Being a travel writer and hack for the magazines gives Dax the perfect cover. He can venture everywhere for his bosses, wherever they like. He might follow the course of a river because he is pondering a book on rivers; he might want to visit islands, because he had decided islands are his chosen subject; and he might go to places which are painfully obvious — the places only the rubes and the tourists go — because he has decided to take a skewed, off-the-wall slant on the kinds of places anyone would visit.
An excuse could always be found or fabricated or taken too far. All this is true enough to life; it’s just as many real journalists were used as intelligence gatherers, operatives, during the last Cold War. (And as we must assume many who burlesque as travel bloggers and freelance reporters are in fact state assets in our own day and age — if we are inclined to the paranoiac.)
This is a very paranoid book. Not simply because the nature of espionage, as all writers of spy novels and films like to tell us, is mostly about deceit and double-dealing, living secret lives, keeping two sets of books and hoping never to be caught in the fraud. But also because Dax himself, as he stumbles about the world being lied to by commission and omission, seems to trip over the feet of a conspiracy in every country he visits.
It would make any man jaded. No wonder, then, that Dax relies so heavily upon his analyst, Dr Katerina Haas, to parse his strange world.
Some points of technique, if I may. I really like the sections, in this book and its predecessor, where Dax is interviewed by his analyst. They are my favourite parts of the books, and I always perked up — visibly perked up where I stood or sat — when they were about the begin. Haas is a fantastic character and Dax’s exterior monologue, when taking to her, is somehow better, fuller, richer, more convincing, often, than the interior monologue he is provided by the narrator of the novel, when the narrator decides to share Dax’s thoughts.
This is a book about real and false selves, about masks and men and women.
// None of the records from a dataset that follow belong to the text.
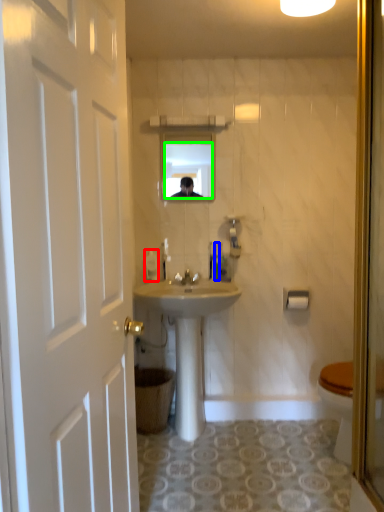
Question: Which is farther away from toiletries (highlighted by a red box)? toiletries (highlighted by a blue box) or mirror (highlighted by a green box)?

Choices:
 (A) toiletries
 (B) mirror

Answer: (B)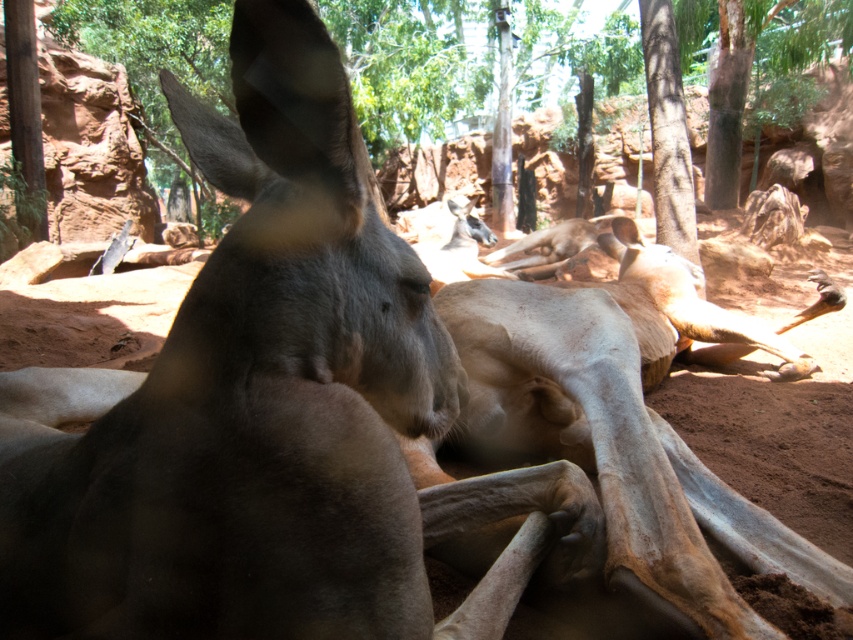
Is brown fur kangaroo at center taller than brown rough tree at upper center?

In fact, brown fur kangaroo at center may be shorter than brown rough tree at upper center.

Does brown fur kangaroo at center come behind brown rough tree at upper center?

No.

What do you see at coordinates (265, 410) in the screenshot? Image resolution: width=853 pixels, height=640 pixels. I see `brown fur kangaroo at center` at bounding box center [265, 410].

At what (x,y) coordinates should I click in order to perform the action: click on brown fur kangaroo at center. Please return your answer as a coordinate pair (x, y). This screenshot has height=640, width=853. Looking at the image, I should click on (265, 410).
It is quite neat to wonder whether Dax is his true self or a brushed-up, better self when he visits and analyst and, to the reader’s knowledge, does his level best to tell her everything. (Inevitable, vast security breach though this most obviously is.)
The transition between the prose of the novel and the transcripts of these tapes is seamless and elegantly done. The contents of these discussions are not path-breaking; there are few revelations. But they give the novel depth and life and flavour, and I am surprised the technique itself is seen so rarely in prose fiction, when it is so often used, indeed, over-used, in television and film.
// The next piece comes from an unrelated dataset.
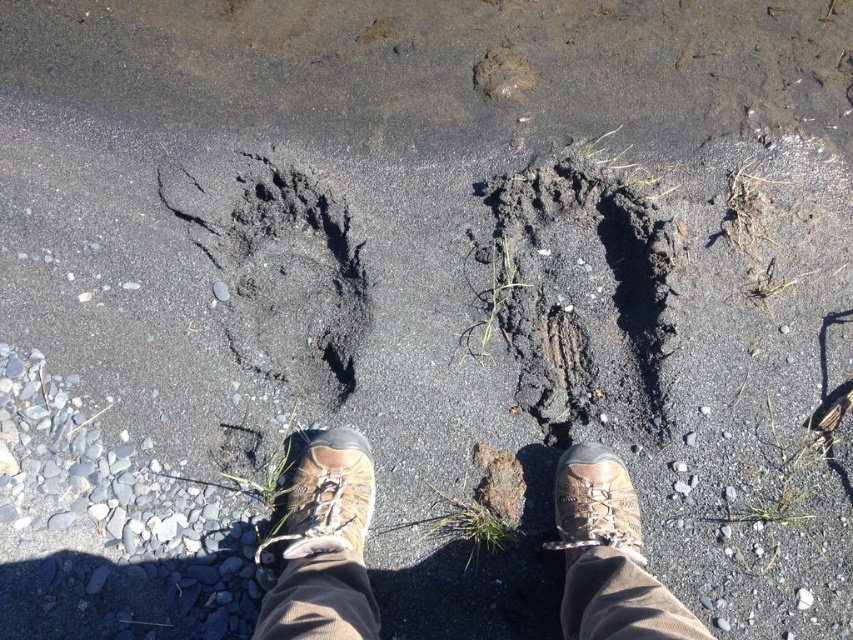
You are a hiker who notices two sets of footprints near your boots. The scene has brown leather shoes at center and brown leather shoe at center. Which one is positioned lower?

The brown leather shoes at center is positioned lower than the brown leather shoe at center.

You are a hiker who just noticed the brown leather shoes at center. You see two large animal footprints in front of them. Based on their position, can you determine if the footprints were made before or after the shoes were placed there?

The brown leather shoes at center are located at point (x=323, y=545). Since the footprints are in front of the shoes, it suggests that the footprints were likely made before the shoes were placed there, as the animal would have walked through the area before the hiker arrived.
I also enjoy the subplot in which Dax is sued for plagiarism by an old travel writer whom he once admired very deeply. I have had some encounters with lawyers lately and so much of the pointlessness and waiting that these disputes breed is captured here.
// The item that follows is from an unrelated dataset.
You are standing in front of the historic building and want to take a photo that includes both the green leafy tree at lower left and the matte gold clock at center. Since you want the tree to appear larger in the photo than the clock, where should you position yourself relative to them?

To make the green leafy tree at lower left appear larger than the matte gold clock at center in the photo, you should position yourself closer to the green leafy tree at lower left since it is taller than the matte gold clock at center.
Boyd has said in interviews that he can usually take two or three years to write a novel — a period of collection, of condensation, reflection, must first occur: before it can be followed by the business of formal, final writing. But the Dax series has meant two books in as many years with, we are told, a third on the way. Boyd has said that he enjoys experiments in format and considered, for instance, publishing Trio — the story of three interconnected lives — not as one volume but as three volumes, each a different colour, contained in a slipcase, with readers told to go after them in any order they felt like attempting.
I, too, love formats and like that idea. The Dax trilogy is a twist on that notion. It could have been one book, a longer, more philosophical look at what spying does to a literary man.
But it’s better as three shorter stories, punchy, distinct. Where the same question is ever asked and never done. Can you hold two ideas in your head? Can you be two people? Can you successfully live two lives? It takes more than faith to find out.